*** Block opens ***
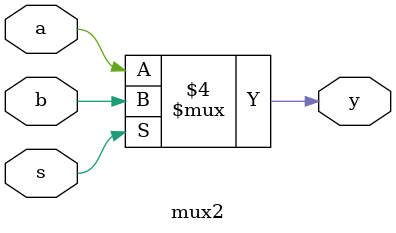
<source format=v>
module mux2(a, b, s, y);

	// input ports & output port
	input a, b, s;
	output reg y;
	
	always @ (*) begin
		if(s == 1'b0) y <= a;
		else y <= b;
	end
	
endmodule

</source>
*** Block closes ***
REQUIRED WORK: Could you state the number of lines above in which the word "output" appears? Give that number by itself.

SOLUTION FOR THIS EXERCISE: 2